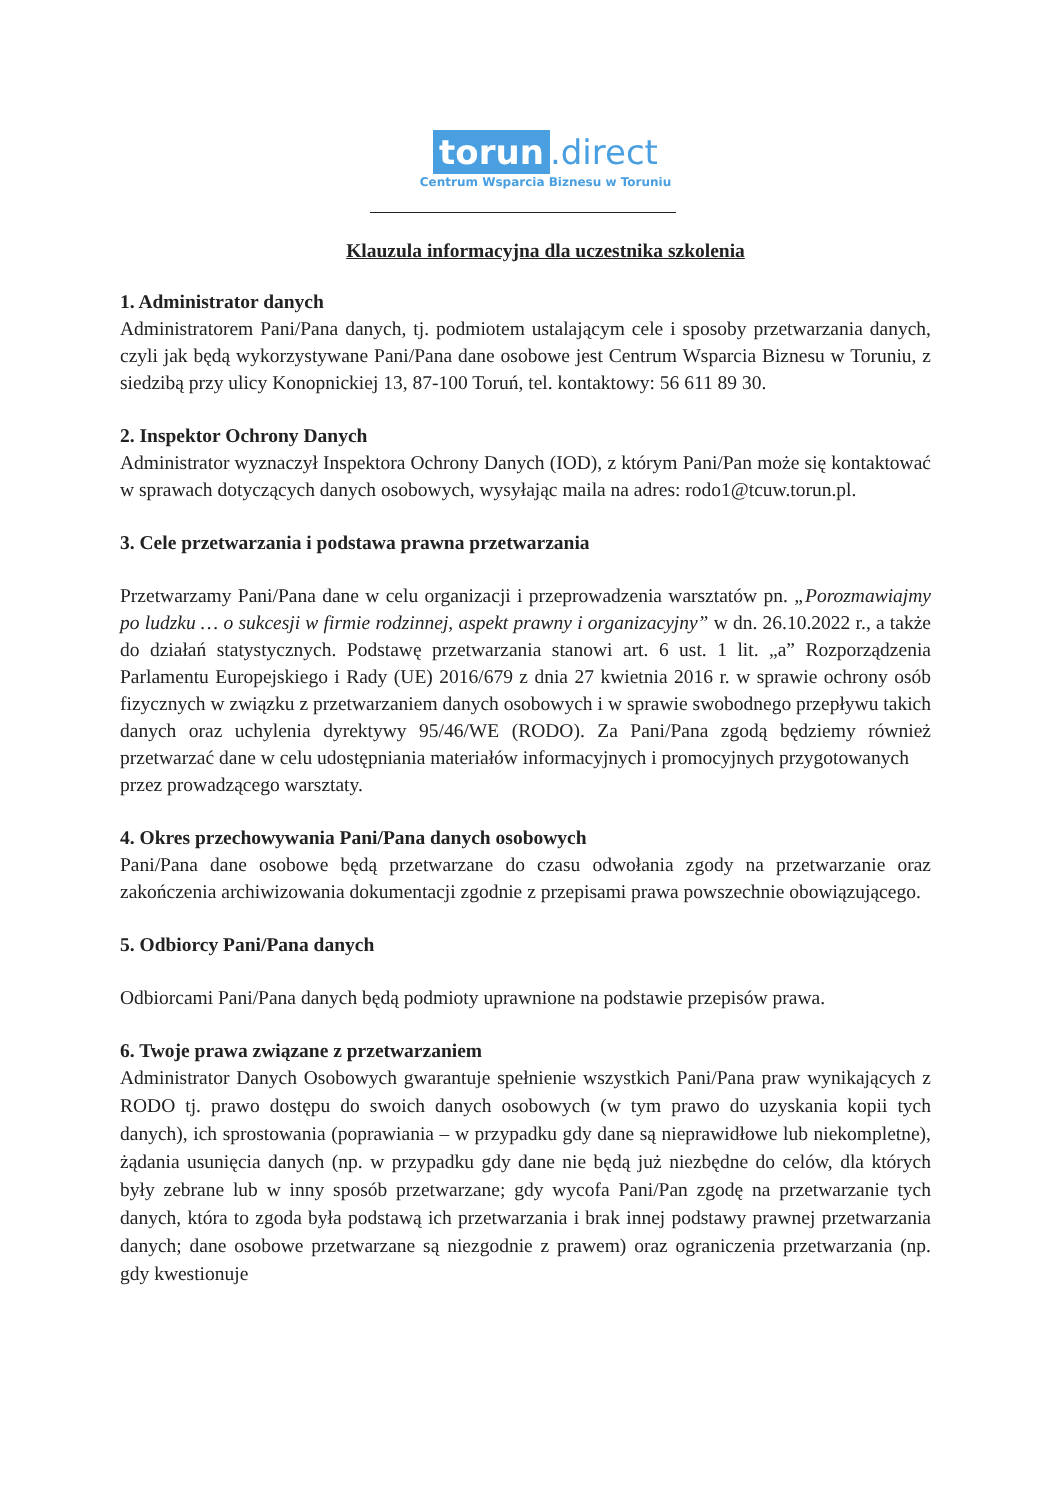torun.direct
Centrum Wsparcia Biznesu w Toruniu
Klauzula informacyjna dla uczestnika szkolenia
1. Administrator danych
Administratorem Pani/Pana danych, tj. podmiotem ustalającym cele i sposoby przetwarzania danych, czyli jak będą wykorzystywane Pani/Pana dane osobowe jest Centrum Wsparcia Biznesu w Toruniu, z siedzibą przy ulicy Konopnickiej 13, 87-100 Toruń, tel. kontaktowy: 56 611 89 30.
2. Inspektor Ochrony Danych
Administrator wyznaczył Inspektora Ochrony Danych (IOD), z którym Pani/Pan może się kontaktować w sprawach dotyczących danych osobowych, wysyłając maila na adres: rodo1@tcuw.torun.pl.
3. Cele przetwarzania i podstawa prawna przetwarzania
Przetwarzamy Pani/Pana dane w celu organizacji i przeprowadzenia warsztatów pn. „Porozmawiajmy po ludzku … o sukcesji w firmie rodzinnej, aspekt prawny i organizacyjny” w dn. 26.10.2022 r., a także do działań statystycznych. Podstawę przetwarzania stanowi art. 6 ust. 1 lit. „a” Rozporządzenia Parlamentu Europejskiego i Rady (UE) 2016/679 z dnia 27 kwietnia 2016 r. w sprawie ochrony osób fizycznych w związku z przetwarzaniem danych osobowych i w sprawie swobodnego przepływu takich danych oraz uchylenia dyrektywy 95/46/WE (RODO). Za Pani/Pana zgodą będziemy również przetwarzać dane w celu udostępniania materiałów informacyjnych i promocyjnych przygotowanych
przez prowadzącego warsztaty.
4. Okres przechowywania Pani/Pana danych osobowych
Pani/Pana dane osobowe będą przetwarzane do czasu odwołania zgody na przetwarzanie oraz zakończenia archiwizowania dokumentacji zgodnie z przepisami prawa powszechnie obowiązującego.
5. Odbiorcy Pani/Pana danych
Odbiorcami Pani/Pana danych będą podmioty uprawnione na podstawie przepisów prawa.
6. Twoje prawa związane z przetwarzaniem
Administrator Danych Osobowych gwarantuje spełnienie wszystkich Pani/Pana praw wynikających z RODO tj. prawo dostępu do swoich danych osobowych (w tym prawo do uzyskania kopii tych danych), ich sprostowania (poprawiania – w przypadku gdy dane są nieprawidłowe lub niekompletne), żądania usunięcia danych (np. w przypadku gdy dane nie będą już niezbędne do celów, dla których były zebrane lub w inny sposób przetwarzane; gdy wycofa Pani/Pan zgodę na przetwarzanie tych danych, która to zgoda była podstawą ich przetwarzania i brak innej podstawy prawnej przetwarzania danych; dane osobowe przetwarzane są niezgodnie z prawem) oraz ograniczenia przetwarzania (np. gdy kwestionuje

########

When a line in the material contains the string "Wsparcia", copy that line.

### Answer box:
Centrum Wsparcia Biznesu w Toruniu
Administratorem Pani/Pana danych, tj. podmiotem ustalającym cele i sposoby przetwarzania danych, czyli jak będą wykorzystywane Pani/Pana dane osobowe jest Centrum Wsparcia Biznesu w Toruniu, z siedzibą przy ulicy Konopnickiej 13, 87-100 Toruń, tel. kontaktowy: 56 611 89 30.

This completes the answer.